If you’re among the many mutual fund investors who just received a semiannual shareholder report, be sure to take a look before you toss it in the recycling.
“There’s a treasure trove of information in these reports,” said certified financial planner Avani Ramnani, director of financial planning and wealth management at Francis Financial. “Some of it is dry and technical, but [investors] can look for things to make sure the fund is doing everything they thought it was doing.”
For starters, just because you keep hearing about how strong the stock market has been since the November election, your fund might not have followed suit.
Most references to the market’s gains are based on the major stock indexes.
For instance, the Standard & Poor’s 500 index, generally considered a broad indication of how U.S. companies are faring, has gained 7.63 percent this year through July 6. The Dow Jones industrial average, which measures the performance of 30 large U.S. sticks, rose 7.88 percent, and the tech-laden Nasdaq Composite Index is up 13.12 percent.
The Barclays Capital Aggregate Bond Index, which focuses on U.S. investment-grade bonds, has posted a 2 percent gain.
But not all stocks and bonds are moving in lockstep. The S&P Retail Select Industry index, for example, was down more than 7 percent through July 3. While that might come as no surprise given the challenges facing the industry, there’s always a chance your fund was overweighted in retail or another poor-performing asset that served as a drag on gains.
So depending on the specific investments, a fund’s performance could vary wildly from that of the broader market. And even though the data in the report is typically a couple of months old, it’s worth checking to see if the fund performed as you expected and to see how it compared to whichever index it uses as a benchmark.
Beyond returns, here are a few other things to check out:
You can typically find this in a chart near the front, after a management discussion and some performance data.
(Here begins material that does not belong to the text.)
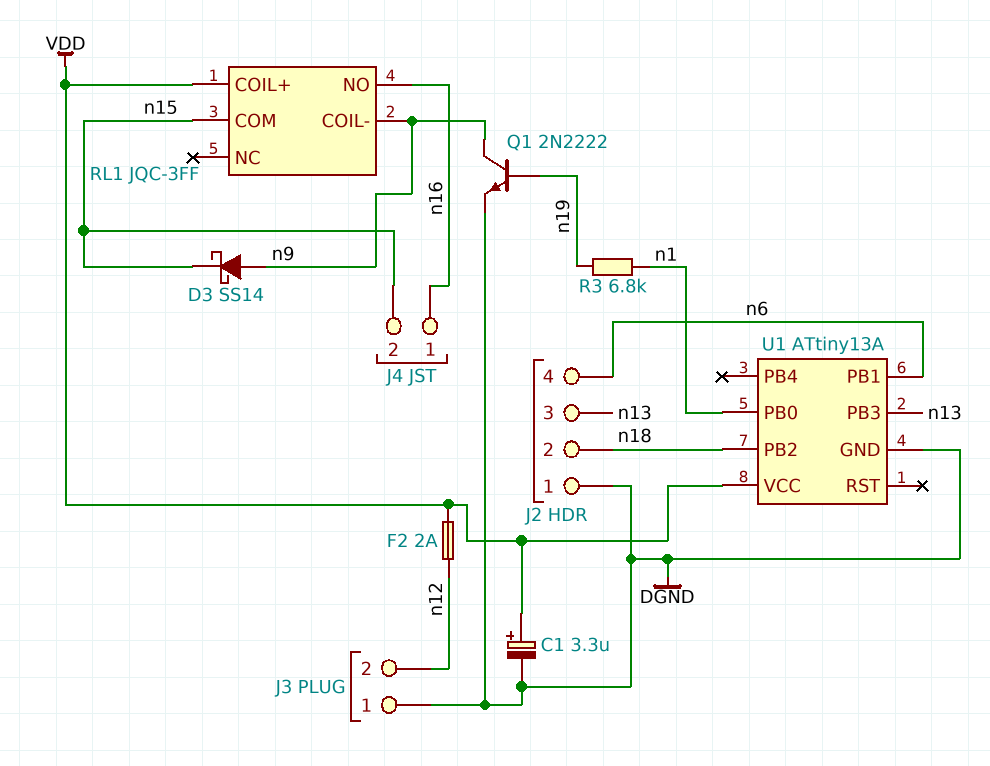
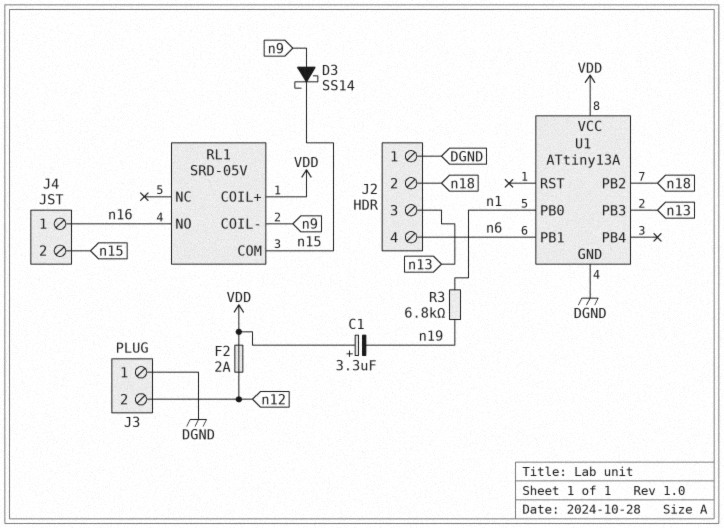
C1: 3.3uF (plus VDD, minus DGND) -> 3.3uF (plus VDD, minus n19)
Q1: NPN 2N2222 (B n19, C n9, E DGND) -> none
RL1: JQC-3FF -> SRD-05V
The data shows the dollar cost associated with a hypothetical $1,000 invested in the fund during the six months covered in the report. This number excludes transaction-related expenses like a sales charge when you buy the fund (called a front-end load) or a redemption fee (back-end load). However, it lets you figure out exactly how much the fund is costing you vs. seeing a complicated explanation of fees in a prospectus.
Say the chart shows that a $1,000 investment paid $1.15 in expenses during the six months covered. If you have $100,000 invested, it cost you one hundred times that amount or $115. Also, semiannual reports are required to include the cost of a hypothetical $1,000 invested at a return rate of 5 percent. This information lets you more easily compare different funds’ costs.
Meanhwile, funds so-called expense ratios can range from less than 0.10 percent of assets (i.e., index funds and exchange-traded funds) to as much as 2 percent or more for specialized actively managed funds.
Just remember that the costs deducted from your investment reduce your overall returns. If you pay 1 percent annually, for example, your account balance after holding it for 20 years is reduced by 18 percent.
“Make sure the cost is palatable to you,” Ramnani said.
You’ll find a table (usually near the front of the report) that includes a breakdown of the fund’s investments by category (i.e., industry sector, geographical region, etc.).
Look at this to make sure there are no surprises. For example, if you think you’re in an international fund and see a lot of emerging-market stocks, the fund might be riskier than you thought. Or, in a bond fund, where credit quality differs among types of bonds, you could discover that junk bonds comprise an uncomfortable amount of the fund’s holdings.
These things matter not only as a measure of your risk exposure, but also because they are tied to performance. If your fund held too many poor performers or investments you thought were off the table, the fund’s results can differ from expectations. “You want to make sure the fund’s management is investing as you thought they were,” Ramnani said.
While the mid-year reports are not required to include their top 50 holdings, some funds will include it (or a partial list). It’s worth checking this information for surprises as well.
Although semiannual reports are not required to include this, many funds provide one. This gives you the chance to peek into the thinking of the people running the fund. The discussion might explain factors that contributed to the fund’s performance.
It also could include an outlook, which is where you can get a feel for management’s expectations going forward.
“You can get a sense for if they’re nervous or feeling positive,” Ramnani said. That, in turn, could affect how you feel about remaining in the fund, depending on how it meshes with your other investments and goals.
Semiannual reports are required to include information related to the people in charge of the fund. Beyond compensation — which varies among funds — you can look to see if there’s been a change in management. While not necessarily a bad thing, it’s worth noting.
Ramnani said that when her firm is choosing funds, they look for investment teams who’ve been running the portfolio for at least three years.
“A new team of managers haven’t proven their performance yet,” Ramnani said.